Santa Fe New Mexican

Judge to rule on state regulating boarding homes

As Martinez administra­tion fights licensing requiremen­t, advocate says oversight is needed

- By Thom Cole tcole@sfnewmexic­an.com

The refusal of the Martinez administra­tion to regulate New Mexico boarding homes places residents, including people with mental illness, in imminent danger, a lawyer told a state judge Wednesday.

“The disastrous state of boarding homes today is a matter of public health and safety,” said Alice Liu McCoy, an attorney for Disability Rights New Mexico. “There is nothing stopping these operators from doing whatever they want.”

Disability Rights New Mexico, a nonprofit advocacy group, in February asked the state District Court in Santa Fe to force the Health Department to regulate boarding homes.

Judge David Thomson said after hearing arguments in the case, he plans to rule by Monday.

State Health Department attorneys argued the agency can’t and doesn’t have to regulate all boarding homes. The agency does license those that meet the definition of assisted living facilities.

The administra­tion of Gov. Susana Martinez for years has resisted calls by Disability Rights New Mexico, legislator­s and others to regulate boarding homes.

Those calls increased in 2013 after two men released from the state psychiatri­c hospital in Las Vegas, N.M., died of carbon monoxide poisoning while a Las Vegas boarding home was charging them $1,100 a month to live in a backyard shed.

In 2017, Martinez vetoed a compromise scheme that had been overwhelmi­ngly approved by the Legislatur­e. The legislatio­n would have required boarding homes to register with the Health Department and mandated the department to develop model regulation­s for boarding homes that local government­s could adopt.

Las Vegas boarding homes that house people released from the New Mexico Behavioral Health Institute have received the most public attention in recent years, but there are boarding home across the state, and they house more than just people with mental illness. No one knows exactly how many homes there are and where they are all located.

The conditions in boarding homes in Las Vegas vary. Some residents live in crowded, substandar­d conditions and may go hungry because of inadequate meals. There also have been reports of violence, drug and alcohol abuse, and financial exploitati­on of residents by home operators.

State law prohibits any “health facility” from operating without a license from the Health Department. Included in that law’s definition of a health facility is a “boarding home not under

the control of an institutio­n of higher learning.”

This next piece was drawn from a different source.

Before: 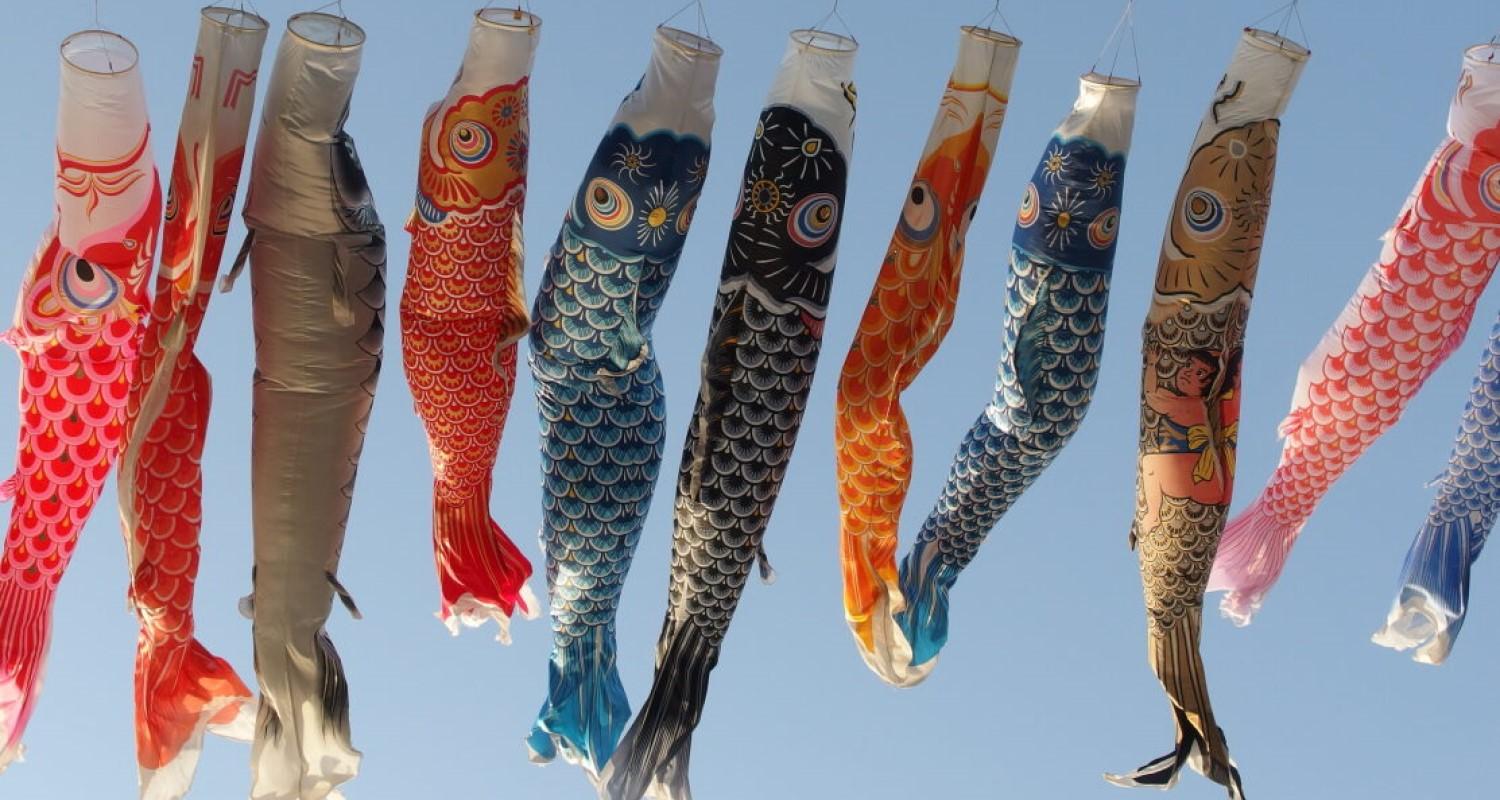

But the department hasn’t adopted a definition of boarding homes and doesn’t issue a boarding home license.

The Health Department’s position is that it has the authority to regulate boarding homes but isn’t required to do so.

Erin McSherry, the agency’s general counsel, told Thomson that the department does regulate boarding homes that provide health services, which are defined as assistance with daily living activities. Homes that provide those services are licensed as assisted living facilities.

McSherry said the Health Department can’t regulate all boarding homes regardless of what services they provide.

“There needs to be some type of dividing line,” she said.

No Las Vegas boarding home is currently licensed as an assisted living facility. The last Las Vegas home licensed as an assisted living facility, a ramshackle place between a mobile home and a burned-out house, closed in 2016 after a Health Department inspection found residents lived in filth and received medical care that placed them at risk of injury, illness and death.

McSherry told Thomson that while the Health Department doesn’t regulate boarding homes unless they qualify as assisted living facilities, but all homes are subject to landlord/tenant laws, building codes and potentiall­y local regulation.

McCoy argued the department could decide to regulate boarding homes that provide a broader range of health care services than assisted living facilities but don’t now meet the definition of assisted living facility. One example would be a boarding home that helps residents with medication use, she said.

McSherry said the department isn’t indifferen­t to the problems in some boarding homes and added the agency is open to suggestion­s about regulation.

“It’s not something we’re adamantly opposed to,” she said. “It’s something we are willing to look at.”

The Health Department is considerin­g a change in state regulation­s but that change would only make it clear that an assisted living facility can be boarding home. It wouldn’t establish a separate license for boarding homes and set requiremen­ts for that license.